> Task item:
Reproduce every line of the listing below word for word, leaving the pictures out of your copy.
Top of Task data
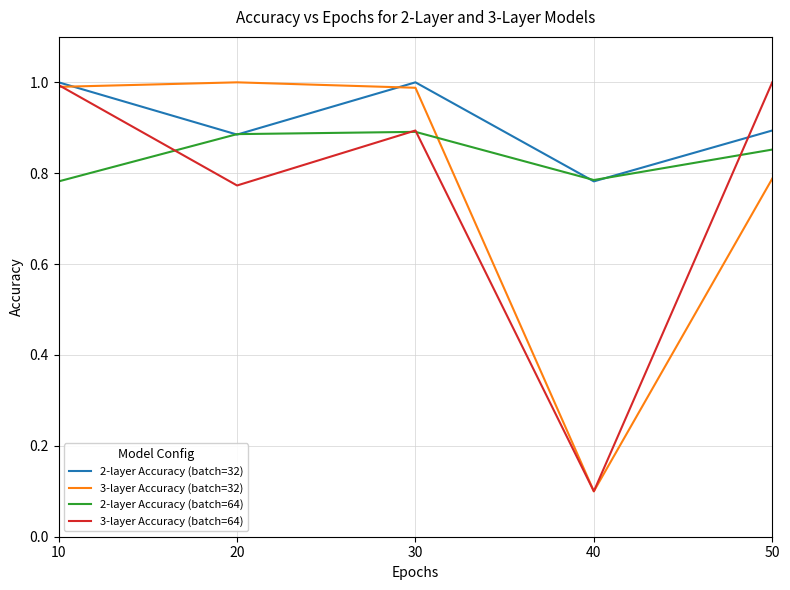

The value of 2-layer Accuracy (batch=32) at 40 is 0.2. True or false?

False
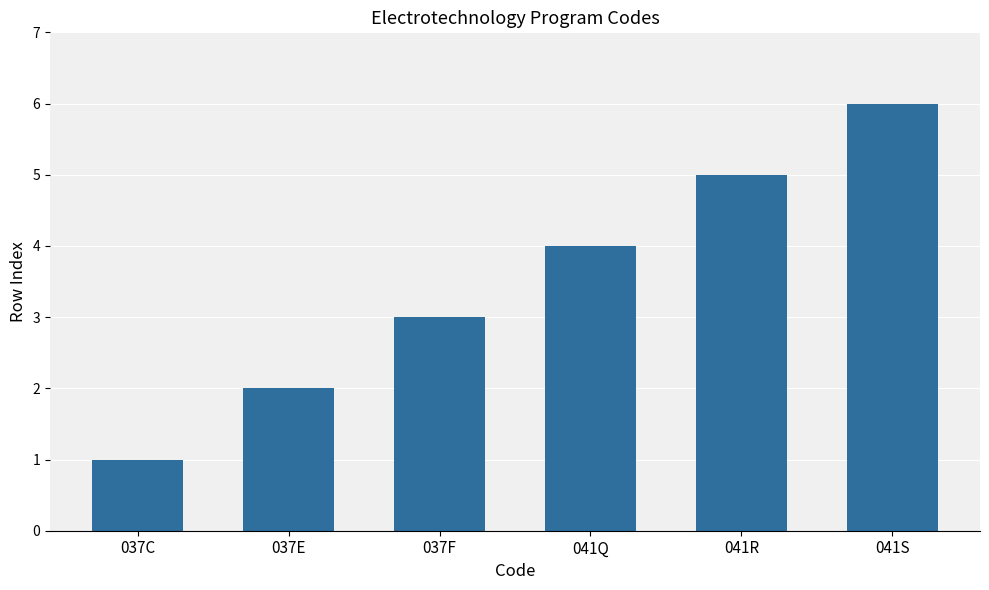

List the labels in order of value, largest first.

041S, 041R, 041Q, 037F, 037E, 037C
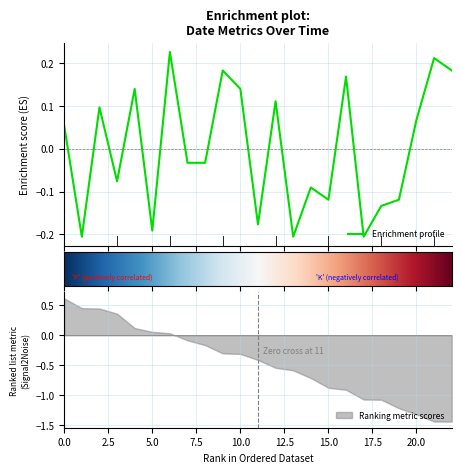

Reading left to right, transcribe all the data shown in this chart.

0.1	-0.2	0.1	-0.1	0.1	-0.2	0.2	-0.0	-0.0	0.2	0.1	-0.2	0.1	-0.2	-0.1	-0.1	0.2	-0.2	-0.1	-0.1	0.1	0.2	0.2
Bottom of Task data
> Task answer:
The value of 2-layer Accuracy (batch=32) at 40 is 0.2. True or false?

False

List the labels in order of value, largest first.

041S, 041R, 041Q, 037F, 037E, 037C

Reading left to right, transcribe all the data shown in this chart.

0.1	-0.2	0.1	-0.1	0.1	-0.2	0.2	-0.0	-0.0	0.2	0.1	-0.2	0.1	-0.2	-0.1	-0.1	0.2	-0.2	-0.1	-0.1	0.1	0.2	0.2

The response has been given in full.